4 - After the discussion, I had them start posting their findings on the Mashup Madness wiki.

Now, what is a mashup?
I'm a newbie at this, so here is my simple understanding.

Google Earth, Amazon, and others want people to use the massive amounts of information stored in their online databases so they write these things called API's. These helper programs allow others to interact with, search, and publish information from their database onto a new site. These databases can be put together in new ways, thus creating a "mashup" of information from various sources.

Here are the examples we discussed.


This won the word "Best of Mashup Camp." This is a site created by three Florida guys who work at a university in Florida. It searches the EVDB database, a database that lists concerts and happenings all of the world. Out of this database it extracts information about upcoming concerts.

Then, it matches that information with information in another database that has info on the band, band website, etc. and links it to MP3's of the band!

But the power is in the RSS. You can subscribe to your city's podbop RSS feed and you will find out about concerts as soon as they are announced and have an MP3 clip delivered to you so that you can listen to it and book your tickets!

All of this done by three guys who have a full time job doing something else. No IPO. No vaporware. Just a great program that works!

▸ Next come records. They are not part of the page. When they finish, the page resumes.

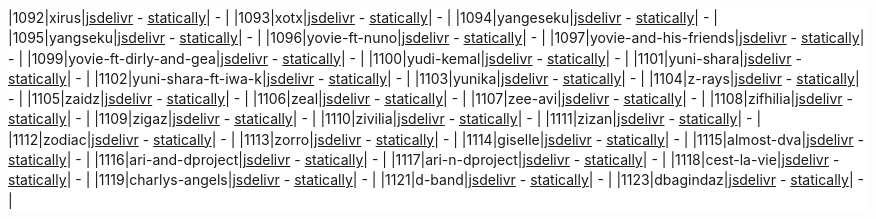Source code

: |1092|xirus|[jsdelivr](https://cdn.jsdelivr.net/gh/dbchord/a3-1-3/1-5000/1001-1500/xirus.webp) - [statically](https://cdn.statically.io/gh/dbchord/a3-1-3/i/1-5000/1001-1500/xirus.webp)| - |
|1093|xotx|[jsdelivr](https://cdn.jsdelivr.net/gh/dbchord/a3-1-3/1-5000/1001-1500/xotx.webp) - [statically](https://cdn.statically.io/gh/dbchord/a3-1-3/i/1-5000/1001-1500/xotx.webp)| - |
|1094|yangeseku|[jsdelivr](https://cdn.jsdelivr.net/gh/dbchord/a3-1-3/1-5000/1001-1500/yangeseku.webp) - [statically](https://cdn.statically.io/gh/dbchord/a3-1-3/i/1-5000/1001-1500/yangeseku.webp)| - |
|1095|yangseku|[jsdelivr](https://cdn.jsdelivr.net/gh/dbchord/a3-1-3/1-5000/1001-1500/yangseku.webp) - [statically](https://cdn.statically.io/gh/dbchord/a3-1-3/i/1-5000/1001-1500/yangseku.webp)| - |
|1096|yovie-ft-nuno|[jsdelivr](https://cdn.jsdelivr.net/gh/dbchord/a3-1-3/1-5000/1001-1500/yovie-ft-nuno.webp) - [statically](https://cdn.statically.io/gh/dbchord/a3-1-3/i/1-5000/1001-1500/yovie-ft-nuno.webp)| - |
|1097|yovie-and-his-friends|[jsdelivr](https://cdn.jsdelivr.net/gh/dbchord/a3-1-3/1-5000/1001-1500/yovie-and-his-friends.webp) - [statically](https://cdn.statically.io/gh/dbchord/a3-1-3/i/1-5000/1001-1500/yovie-and-his-friends.webp)| - |
|1099|yovie-ft-dirly-and-gea|[jsdelivr](https://cdn.jsdelivr.net/gh/dbchord/a3-1-3/1-5000/1001-1500/yovie-ft-dirly-and-gea.webp) - [statically](https://cdn.statically.io/gh/dbchord/a3-1-3/i/1-5000/1001-1500/yovie-ft-dirly-and-gea.webp)| - |
|1100|yudi-kemal|[jsdelivr](https://cdn.jsdelivr.net/gh/dbchord/a3-1-3/1-5000/1001-1500/yudi-kemal.webp) - [statically](https://cdn.statically.io/gh/dbchord/a3-1-3/i/1-5000/1001-1500/yudi-kemal.webp)| - |
|1101|yuni-shara|[jsdelivr](https://cdn.jsdelivr.net/gh/dbchord/a3-1-3/1-5000/1001-1500/yuni-shara.webp) - [statically](https://cdn.statically.io/gh/dbchord/a3-1-3/i/1-5000/1001-1500/yuni-shara.webp)| - |
|1102|yuni-shara-ft-iwa-k|[jsdelivr](https://cdn.jsdelivr.net/gh/dbchord/a3-1-3/1-5000/1001-1500/yuni-shara-ft-iwa-k.webp) - [statically](https://cdn.statically.io/gh/dbchord/a3-1-3/i/1-5000/1001-1500/yuni-shara-ft-iwa-k.webp)| - |
|1103|yunika|[jsdelivr](https://cdn.jsdelivr.net/gh/dbchord/a3-1-3/1-5000/1001-1500/yunika.webp) - [statically](https://cdn.statically.io/gh/dbchord/a3-1-3/i/1-5000/1001-1500/yunika.webp)| - |
|1104|z-rays|[jsdelivr](https://cdn.jsdelivr.net/gh/dbchord/a3-1-3/1-5000/1001-1500/z-rays.webp) - [statically](https://cdn.statically.io/gh/dbchord/a3-1-3/i/1-5000/1001-1500/z-rays.webp)| - |
|1105|zaidz|[jsdelivr](https://cdn.jsdelivr.net/gh/dbchord/a3-1-3/1-5000/1001-1500/zaidz.webp) - [statically](https://cdn.statically.io/gh/dbchord/a3-1-3/i/1-5000/1001-1500/zaidz.webp)| - |
|1106|zeal|[jsdelivr](https://cdn.jsdelivr.net/gh/dbchord/a3-1-3/1-5000/1001-1500/zeal.webp) - [statically](https://cdn.statically.io/gh/dbchord/a3-1-3/i/1-5000/1001-1500/zeal.webp)| - |
|1107|zee-avi|[jsdelivr](https://cdn.jsdelivr.net/gh/dbchord/a3-1-3/1-5000/1001-1500/zee-avi.webp) - [statically](https://cdn.statically.io/gh/dbchord/a3-1-3/i/1-5000/1001-1500/zee-avi.webp)| - |
|1108|zifhilia|[jsdelivr](https://cdn.jsdelivr.net/gh/dbchord/a3-1-3/1-5000/1001-1500/zifhilia.webp) - [statically](https://cdn.statically.io/gh/dbchord/a3-1-3/i/1-5000/1001-1500/zifhilia.webp)| - |
|1109|zigaz|[jsdelivr](https://cdn.jsdelivr.net/gh/dbchord/a3-1-3/1-5000/1001-1500/zigaz.webp) - [statically](https://cdn.statically.io/gh/dbchord/a3-1-3/i/1-5000/1001-1500/zigaz.webp)| - |
|1110|zivilia|[jsdelivr](https://cdn.jsdelivr.net/gh/dbchord/a3-1-3/1-5000/1001-1500/zivilia.webp) - [statically](https://cdn.statically.io/gh/dbchord/a3-1-3/i/1-5000/1001-1500/zivilia.webp)| - |
|1111|zizan|[jsdelivr](https://cdn.jsdelivr.net/gh/dbchord/a3-1-3/1-5000/1001-1500/zizan.webp) - [statically](https://cdn.statically.io/gh/dbchord/a3-1-3/i/1-5000/1001-1500/zizan.webp)| - |
|1112|zodiac|[jsdelivr](https://cdn.jsdelivr.net/gh/dbchord/a3-1-3/1-5000/1001-1500/zodiac.webp) - [statically](https://cdn.statically.io/gh/dbchord/a3-1-3/i/1-5000/1001-1500/zodiac.webp)| - |
|1113|zorro|[jsdelivr](https://cdn.jsdelivr.net/gh/dbchord/a3-1-3/1-5000/1001-1500/zorro.webp) - [statically](https://cdn.statically.io/gh/dbchord/a3-1-3/i/1-5000/1001-1500/zorro.webp)| - |
|1114|giselle|[jsdelivr](https://cdn.jsdelivr.net/gh/dbchord/a3-1-3/1-5000/1001-1500/giselle.webp) - [statically](https://cdn.statically.io/gh/dbchord/a3-1-3/i/1-5000/1001-1500/giselle.webp)| - |
|1115|almost-dva|[jsdelivr](https://cdn.jsdelivr.net/gh/dbchord/a3-1-3/1-5000/1001-1500/almost-dva.webp) - [statically](https://cdn.statically.io/gh/dbchord/a3-1-3/i/1-5000/1001-1500/almost-dva.webp)| - |
|1116|ari-and-dproject|[jsdelivr](https://cdn.jsdelivr.net/gh/dbchord/a3-1-3/1-5000/1001-1500/ari-and-dproject.webp) - [statically](https://cdn.statically.io/gh/dbchord/a3-1-3/i/1-5000/1001-1500/ari-and-dproject.webp)| - |
|1117|ari-n-dproject|[jsdelivr](https://cdn.jsdelivr.net/gh/dbchord/a3-1-3/1-5000/1001-1500/ari-n-dproject.webp) - [statically](https://cdn.statically.io/gh/dbchord/a3-1-3/i/1-5000/1001-1500/ari-n-dproject.webp)| - |
|1118|cest-la-vie|[jsdelivr](https://cdn.jsdelivr.net/gh/dbchord/a3-1-3/1-5000/1001-1500/cest-la-vie.webp) - [statically](https://cdn.statically.io/gh/dbchord/a3-1-3/i/1-5000/1001-1500/cest-la-vie.webp)| - |
|1119|charlys-angels|[jsdelivr](https://cdn.jsdelivr.net/gh/dbchord/a3-1-3/1-5000/1001-1500/charlys-angels.webp) - [statically](https://cdn.statically.io/gh/dbchord/a3-1-3/i/1-5000/1001-1500/charlys-angels.webp)| - |
|1121|d-band|[jsdelivr](https://cdn.jsdelivr.net/gh/dbchord/a3-1-3/1-5000/1001-1500/d-band.webp) - [statically](https://cdn.statically.io/gh/dbchord/a3-1-3/i/1-5000/1001-1500/d-band.webp)| - |
|1123|dbagindaz|[jsdelivr](https://cdn.jsdelivr.net/gh/dbchord/a3-1-3/1-5000/1001-1500/dbagindaz.webp) - [statically](https://cdn.statically.io/gh/dbchord/a3-1-3/i/1-5000/1001-1500/dbagindaz.webp)| - |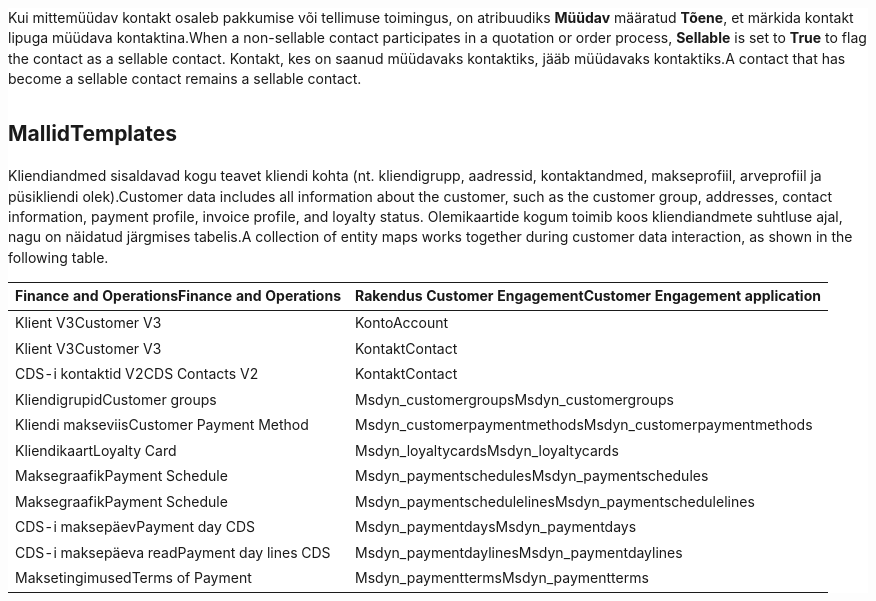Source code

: <span data-ttu-id="a0c24-122">Kui mittemüüdav kontakt osaleb pakkumise või tellimuse toimingus, on atribuudiks **Müüdav** määratud **Tõene**, et märkida kontakt lipuga müüdava kontaktina.</span><span class="sxs-lookup"><span data-stu-id="a0c24-122">When a non-sellable contact participates in a quotation or order process, **Sellable** is set to **True** to flag the contact as a sellable contact.</span></span> <span data-ttu-id="a0c24-123">Kontakt, kes on saanud müüdavaks kontaktiks, jääb müüdavaks kontaktiks.</span><span class="sxs-lookup"><span data-stu-id="a0c24-123">A contact that has become a sellable contact remains a sellable contact.</span></span>

## <a name="templates"></a><span data-ttu-id="a0c24-124">Mallid</span><span class="sxs-lookup"><span data-stu-id="a0c24-124">Templates</span></span>

<span data-ttu-id="a0c24-125">Kliendiandmed sisaldavad kogu teavet kliendi kohta (nt. kliendigrupp, aadressid, kontaktandmed, makseprofiil, arveprofiil ja püsikliendi olek).</span><span class="sxs-lookup"><span data-stu-id="a0c24-125">Customer data includes all information about the customer, such as the customer group, addresses, contact information, payment profile, invoice profile, and loyalty status.</span></span> <span data-ttu-id="a0c24-126">Olemikaartide kogum toimib koos kliendiandmete suhtluse ajal, nagu on näidatud järgmises tabelis.</span><span class="sxs-lookup"><span data-stu-id="a0c24-126">A collection of entity maps works together during customer data interaction, as shown in the following table.</span></span>

<span data-ttu-id="a0c24-127">Finance and Operations</span><span class="sxs-lookup"><span data-stu-id="a0c24-127">Finance and Operations</span></span>    | <span data-ttu-id="a0c24-128">Rakendus Customer Engagement</span><span class="sxs-lookup"><span data-stu-id="a0c24-128">Customer Engagement application</span></span>
--------------------------|---------------------------------
<span data-ttu-id="a0c24-129">Klient V3</span><span class="sxs-lookup"><span data-stu-id="a0c24-129">Customer V3</span></span>               | <span data-ttu-id="a0c24-130">Konto</span><span class="sxs-lookup"><span data-stu-id="a0c24-130">Account</span></span>
<span data-ttu-id="a0c24-131">Klient V3</span><span class="sxs-lookup"><span data-stu-id="a0c24-131">Customer V3</span></span>               | <span data-ttu-id="a0c24-132">Kontakt</span><span class="sxs-lookup"><span data-stu-id="a0c24-132">Contact</span></span>
<span data-ttu-id="a0c24-133">CDS-i kontaktid V2</span><span class="sxs-lookup"><span data-stu-id="a0c24-133">CDS Contacts V2</span></span>           | <span data-ttu-id="a0c24-134">Kontakt</span><span class="sxs-lookup"><span data-stu-id="a0c24-134">Contact</span></span>
<span data-ttu-id="a0c24-135">Kliendigrupid</span><span class="sxs-lookup"><span data-stu-id="a0c24-135">Customer groups</span></span>           | <span data-ttu-id="a0c24-136">Msdyn\_customergroups</span><span class="sxs-lookup"><span data-stu-id="a0c24-136">Msdyn\_customergroups</span></span>
<span data-ttu-id="a0c24-137">Kliendi makseviis</span><span class="sxs-lookup"><span data-stu-id="a0c24-137">Customer Payment Method</span></span>   | <span data-ttu-id="a0c24-138">Msdyn\_customerpaymentmethods</span><span class="sxs-lookup"><span data-stu-id="a0c24-138">Msdyn\_customerpaymentmethods</span></span>
<span data-ttu-id="a0c24-139">Kliendikaart</span><span class="sxs-lookup"><span data-stu-id="a0c24-139">Loyalty Card</span></span>              | <span data-ttu-id="a0c24-140">Msdyn\_loyaltycards</span><span class="sxs-lookup"><span data-stu-id="a0c24-140">Msdyn\_loyaltycards</span></span>
<span data-ttu-id="a0c24-141">Maksegraafik</span><span class="sxs-lookup"><span data-stu-id="a0c24-141">Payment Schedule</span></span>          | <span data-ttu-id="a0c24-142">Msdyn\_paymentschedules</span><span class="sxs-lookup"><span data-stu-id="a0c24-142">Msdyn\_paymentschedules</span></span>
<span data-ttu-id="a0c24-143">Maksegraafik</span><span class="sxs-lookup"><span data-stu-id="a0c24-143">Payment Schedule</span></span>          | <span data-ttu-id="a0c24-144">Msdyn\_paymentschedulelines</span><span class="sxs-lookup"><span data-stu-id="a0c24-144">Msdyn\_paymentschedulelines</span></span>
<span data-ttu-id="a0c24-145">CDS-i maksepäev</span><span class="sxs-lookup"><span data-stu-id="a0c24-145">Payment day CDS</span></span>           | <span data-ttu-id="a0c24-146">Msdyn\_paymentdays</span><span class="sxs-lookup"><span data-stu-id="a0c24-146">Msdyn\_paymentdays</span></span>
<span data-ttu-id="a0c24-147">CDS-i maksepäeva read</span><span class="sxs-lookup"><span data-stu-id="a0c24-147">Payment day lines CDS</span></span>     | <span data-ttu-id="a0c24-148">Msdyn\_paymentdaylines</span><span class="sxs-lookup"><span data-stu-id="a0c24-148">Msdyn\_paymentdaylines</span></span>
<span data-ttu-id="a0c24-149">Maksetingimused</span><span class="sxs-lookup"><span data-stu-id="a0c24-149">Terms of Payment</span></span>          | <span data-ttu-id="a0c24-150">Msdyn\_paymentterms</span><span class="sxs-lookup"><span data-stu-id="a0c24-150">Msdyn\_paymentterms</span></span>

This website takes information from their city's reported crime database and plots it on Google earth. You can see the latest crimes and where they occurred! Talk about something that will change real estate and cause an upheaval. This single concept will transform cities and even where people park their cars. Look at the map of first degree murders in Chicago. Do you see patterns?

What a great discussion for a government class. How will such information change the ways that cities are run? How will public crime information change society? Wow!

This is very cool and has been added in forms to the classblogmeister screen and in other places. This searches all of your old posts and creates a tag cloud that lets people see what you are blogging about and go to those posts. This is an easy way to search.

The only problem is, I've been waiting for my tag cloud for several days to be built. I will post it on this website when it is done. There are other services that provide this type of service as well. This is how the tag cloud looks for slashdot.

How does this relate to my current curriculum?
I just completed a module on Access XP with my ninth grade. I was able to relate this to what I've already taught them about queries and XML. The light bulb went on!

My Computer Science class will begin HTML programming next week and I was able to talk a little about XML and HTML. I hope you'll listen to their quick, five minute class discussion. They are so great!

No time is wasted!
So, teacher, do not waste a minute! Technology is one of the most exciting, thrilling things I've ever encountered and I am passionate about teaching students to learn, change, and adapt quickly. I want to encourage questioning minds and an evolving thought process as the world changes rapidly around them.

You don't have to be a supergeek to lead a Google-enabled Socratic discussion of technology! Listen to a podcast or read your bloglines to learn about new stuff and take your students to the bleeding edge!

I tell students it is the bleeding edge because sometimes we make a "bloody mess" of things as we sort through the web sites and misinformation that is posted. It takes a while, but it provides a great opportunity to teach them about the authority of sources, etc.


Stay inspired. Find something new in your field and take your students in the computer lab. Learn with them and guide the discussion based on your knowledge base! This is how you stay young!

My students were so excited, they didn't want to leave. Some of them returned later to discuss it some more! They are going home to do research! I'm going home to mashup... some potatoes!

Keep the faith!

One note: The Inside the Net Podcast is a good one for anyone keeping up with technology. It does have a "geeky" flair to it and some adult themes (it talks about a beer finding mashup too) so I never let my students listen in. I however, use their information all the time!